## SUPPLIED PASSAGE
----

- Born: Cho Si-hak November 9, 1934 Korea
- Died: March 8, 2012 (aged 77)
- Education: University of Illinois (MBA)
- Occupation: Taekwondo teacher
- Known for: martial arts, bringing martial arts to the United States
- Website: henrycho.com

= S. Henry Cho =

South Korean taekwondo practitioner

Sihak Henry Cho (November 9, 1934 – March 8, 2012), was a Korean taekwondo pioneer and instructor with the ranking of 9th dan who is recognized as one of the first people to introduce Asian martial arts into the United States of America. He was the student of Yun Kwei-byung . S. Henry Cho was originally a teacher of Kong Soo Do.

----

Please reproduce the S. Henry Cho profile above in full, word for word.

## MATERIAL SUPPLIED

----

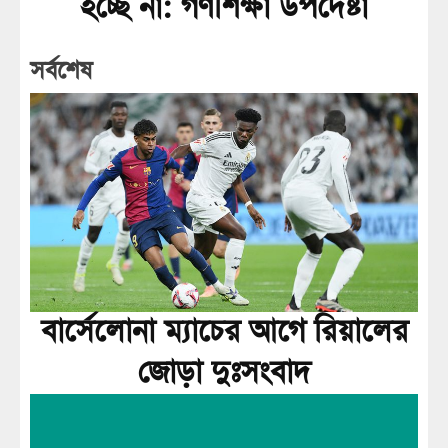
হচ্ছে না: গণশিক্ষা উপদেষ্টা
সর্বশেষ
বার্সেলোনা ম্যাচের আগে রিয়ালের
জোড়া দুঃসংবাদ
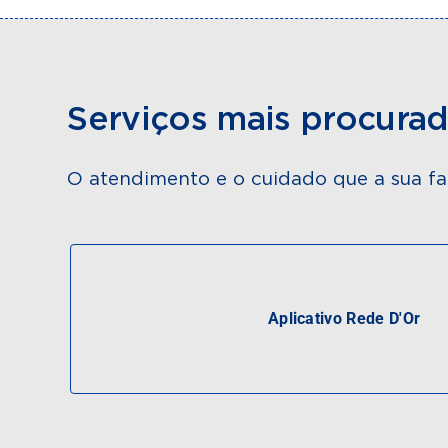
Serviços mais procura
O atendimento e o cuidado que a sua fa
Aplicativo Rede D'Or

----

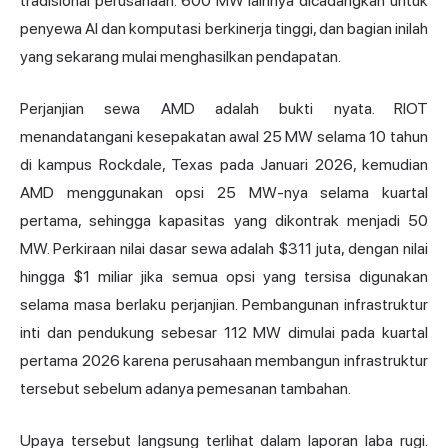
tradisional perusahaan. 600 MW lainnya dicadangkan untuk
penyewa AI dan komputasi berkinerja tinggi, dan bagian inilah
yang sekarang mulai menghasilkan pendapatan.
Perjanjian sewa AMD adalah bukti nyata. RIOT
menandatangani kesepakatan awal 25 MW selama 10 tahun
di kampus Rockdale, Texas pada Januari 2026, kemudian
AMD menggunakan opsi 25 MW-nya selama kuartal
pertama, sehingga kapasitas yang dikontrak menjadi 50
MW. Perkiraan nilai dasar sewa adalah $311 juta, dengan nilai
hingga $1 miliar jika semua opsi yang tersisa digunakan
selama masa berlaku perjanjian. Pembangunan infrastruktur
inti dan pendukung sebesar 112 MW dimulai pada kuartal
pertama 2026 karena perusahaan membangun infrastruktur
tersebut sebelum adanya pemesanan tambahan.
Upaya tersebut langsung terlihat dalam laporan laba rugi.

----

## RESPONSE AREA
- Born: Cho Si-hak November 9, 1934 Korea
- Died: March 8, 2012 (aged 77)
- Education: University of Illinois (MBA)
- Occupation: Taekwondo teacher
- Known for: martial arts, bringing martial arts to the United States
- Website: henrycho.com

= S. Henry Cho =

South Korean taekwondo practitioner

Sihak Henry Cho (November 9, 1934 – March 8, 2012), was a Korean taekwondo pioneer and instructor with the ranking of 9th dan who is recognized as one of the first people to introduce Asian martial arts into the United States of America. He was the student of Yun Kwei-byung . S. Henry Cho was originally a teacher of Kong Soo Do.